━━ Provided information

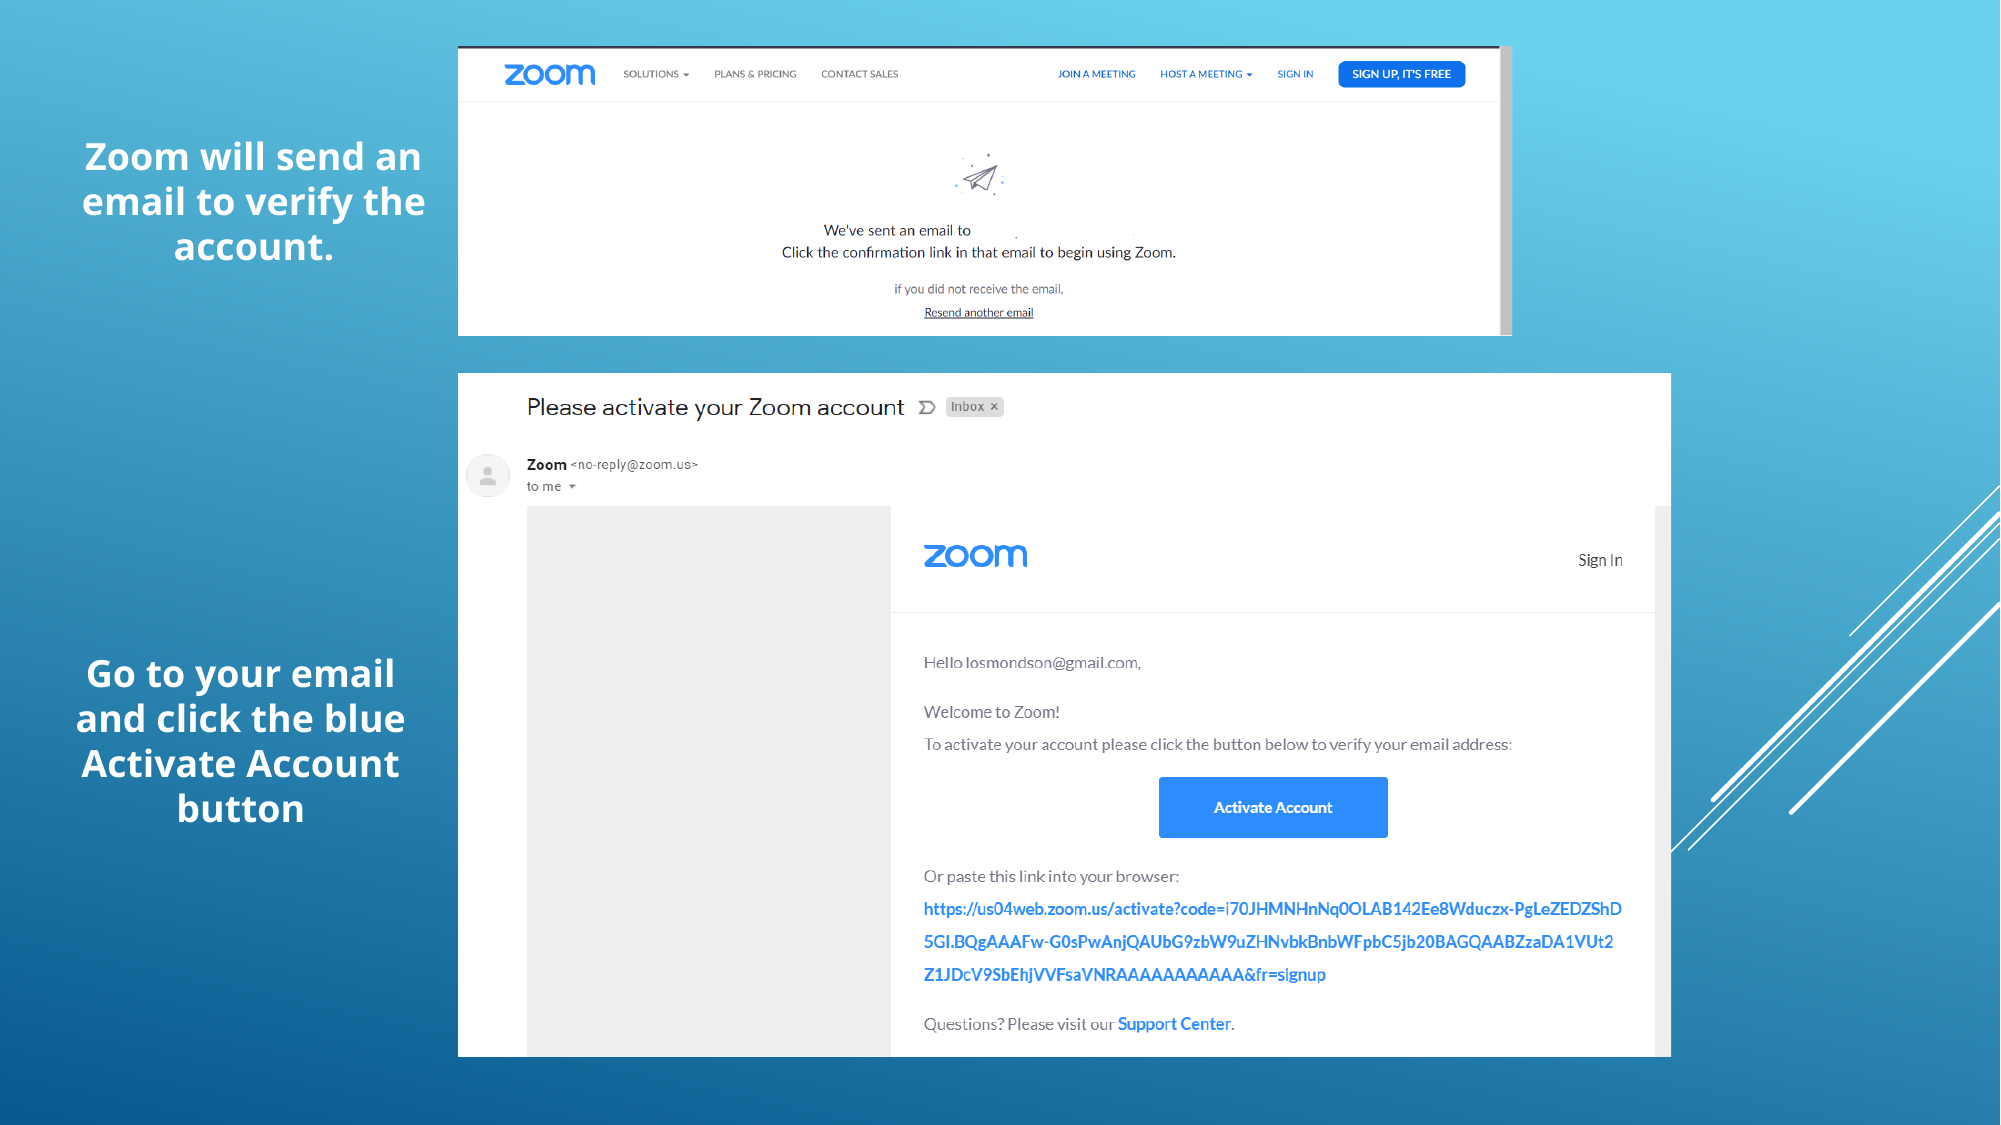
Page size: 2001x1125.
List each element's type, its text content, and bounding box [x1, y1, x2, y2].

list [457, 46, 1513, 336]
text_box Go to your email and click the blue Activate Account button [53, 642, 429, 838]
text_box Zoom will send an email to verify the account. [66, 125, 442, 275]
picture [457, 373, 1672, 1057]
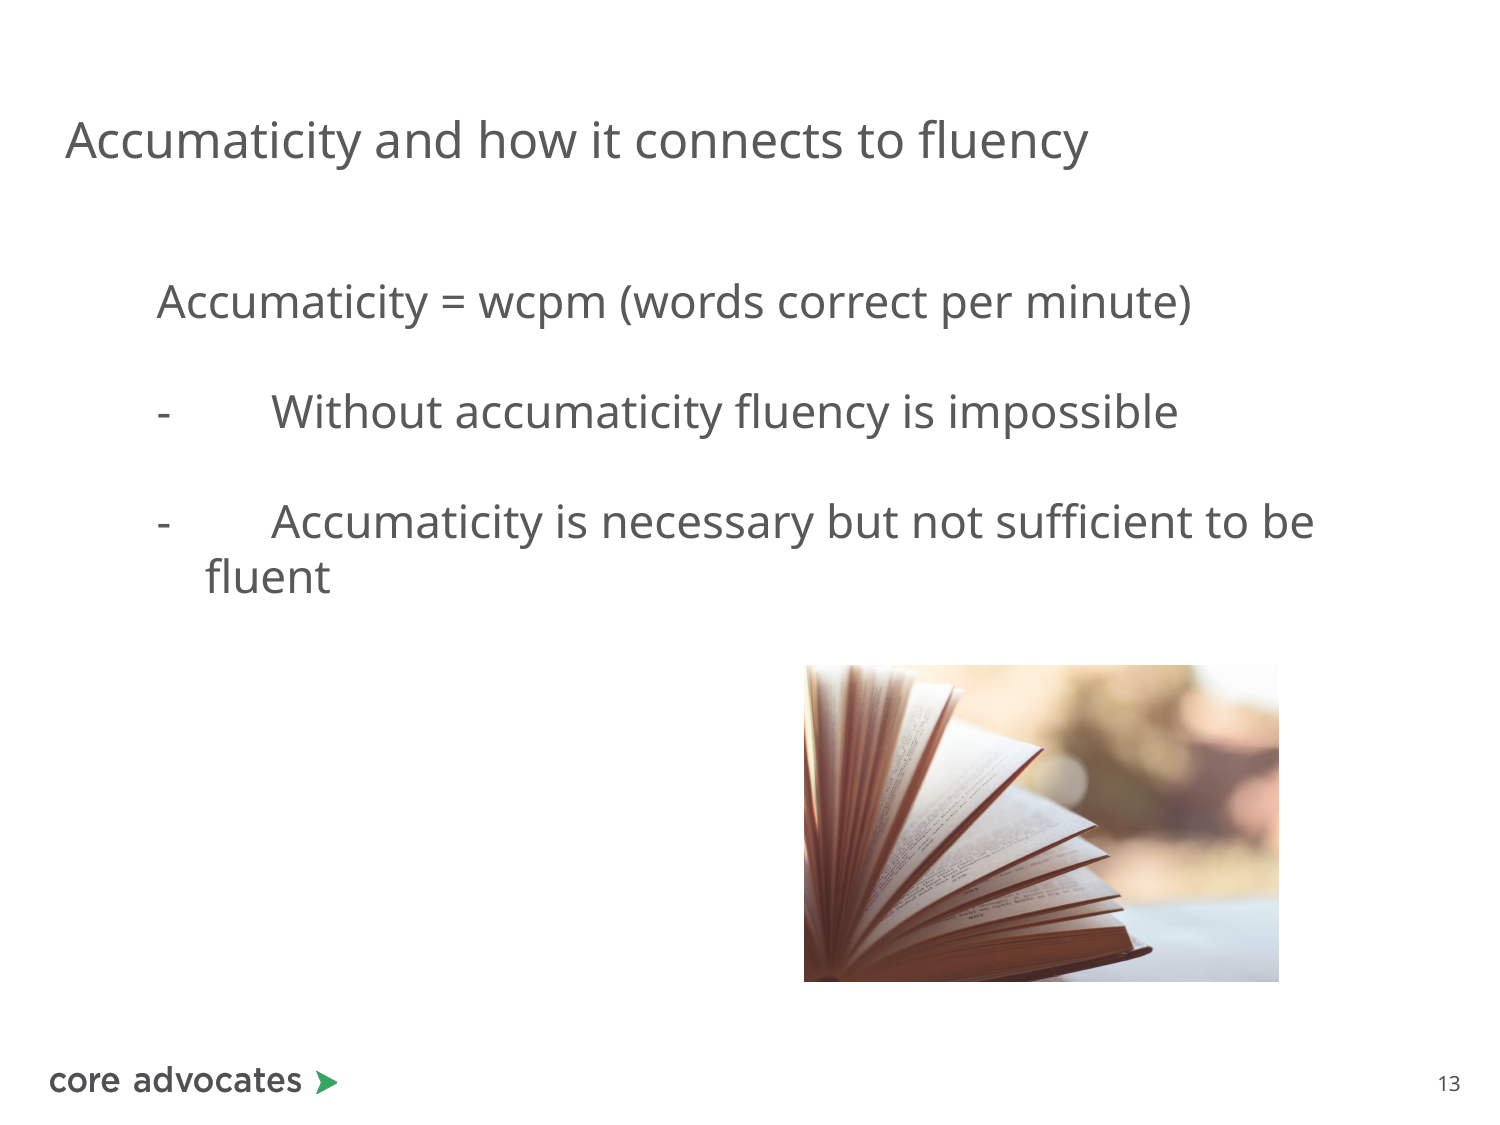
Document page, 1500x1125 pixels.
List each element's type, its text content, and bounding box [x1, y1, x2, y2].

title Accumaticity and how it connects to fluency [50, 45, 1457, 233]
picture [50, 1066, 337, 1094]
picture [804, 665, 1279, 982]
list Accumaticity = wcpm (words correct per minute) - Without accumaticity fluency is impossible - Accumaticity is necessary but not sufficient to be fluent [50, 257, 1457, 1001]
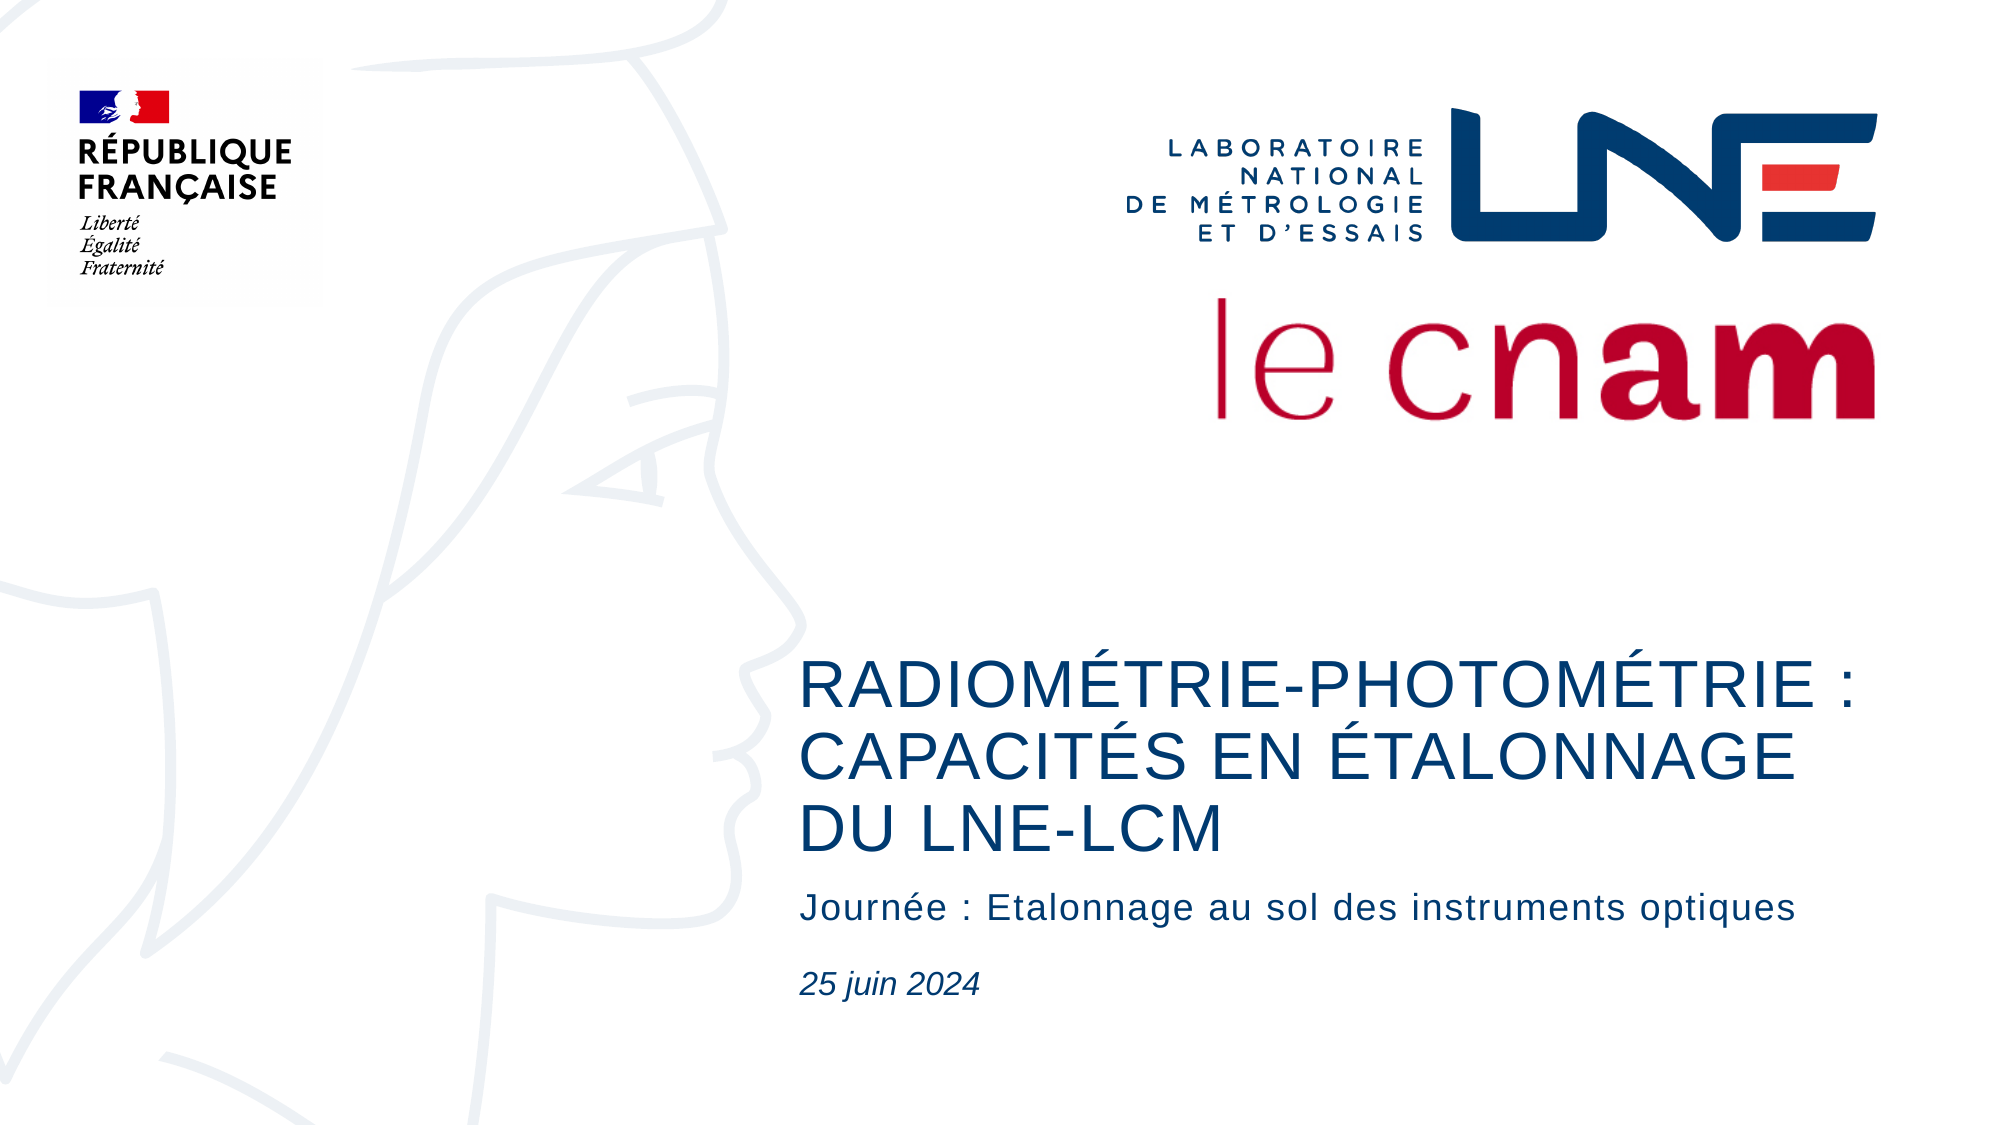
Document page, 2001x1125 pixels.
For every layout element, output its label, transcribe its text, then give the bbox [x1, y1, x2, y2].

title Radiométrie-Photométrie : capacités en étalonnage du LNE-LCM [783, 637, 1936, 874]
picture [47, 58, 323, 307]
picture [1062, 44, 1942, 434]
subtitle Journée : Etalonnage au sol des instruments optiques 25 juin 2024 [784, 880, 1935, 1059]
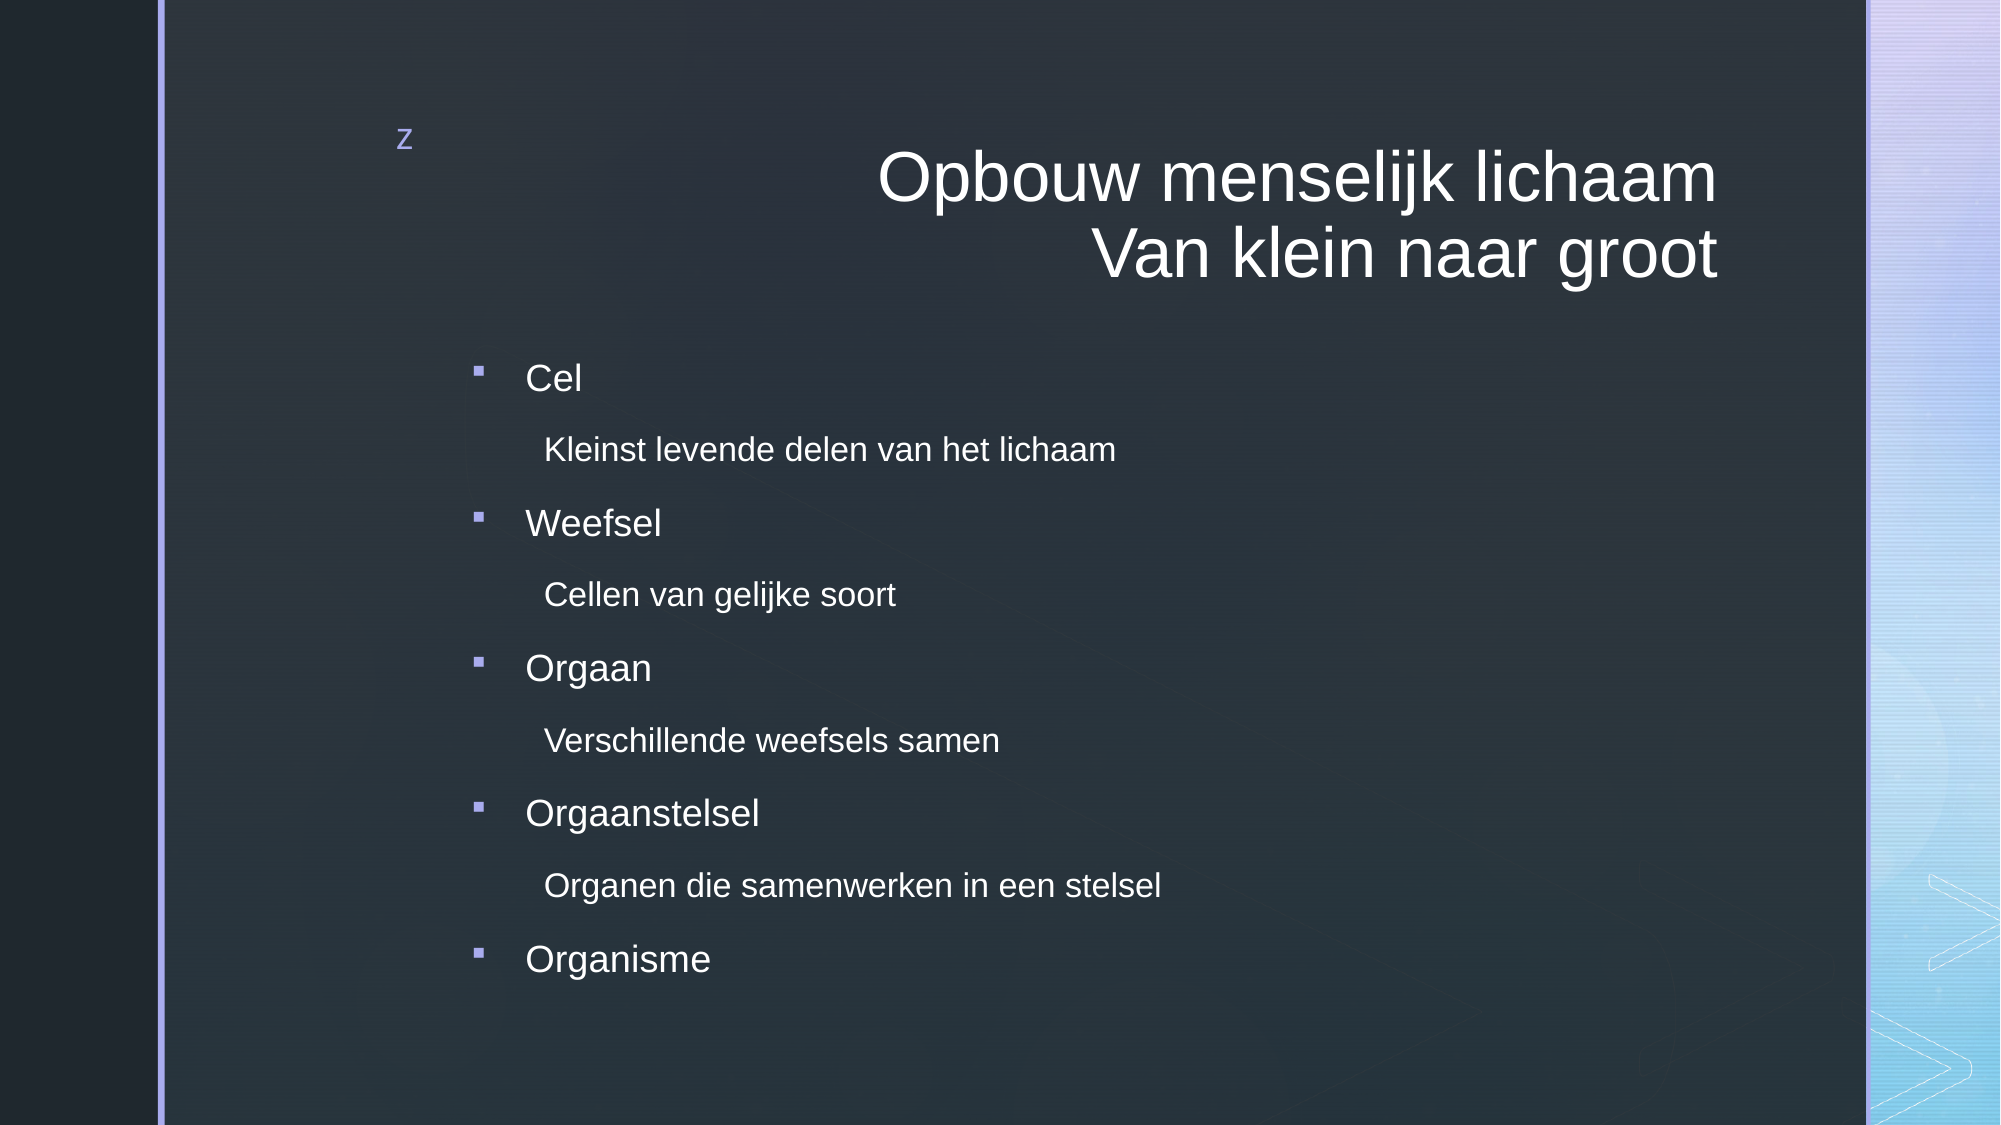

━━━━

§ **Directive**
Your copy should consist solely of the lines from the line containing "For every layout" through the last line of the records above, reproduced exactly, with the pictures left out.

§ **Answer box**
For every layout element, output its label, transcribe its text, then give the bbox [x1, y1, x2, y2].

title Radiométrie-Photométrie : capacités en étalonnage du LNE-LCM [783, 637, 1936, 874]
picture [47, 58, 323, 307]
picture [1062, 44, 1942, 434]
subtitle Journée : Etalonnage au sol des instruments optiques 25 juin 2024 [784, 880, 1935, 1059]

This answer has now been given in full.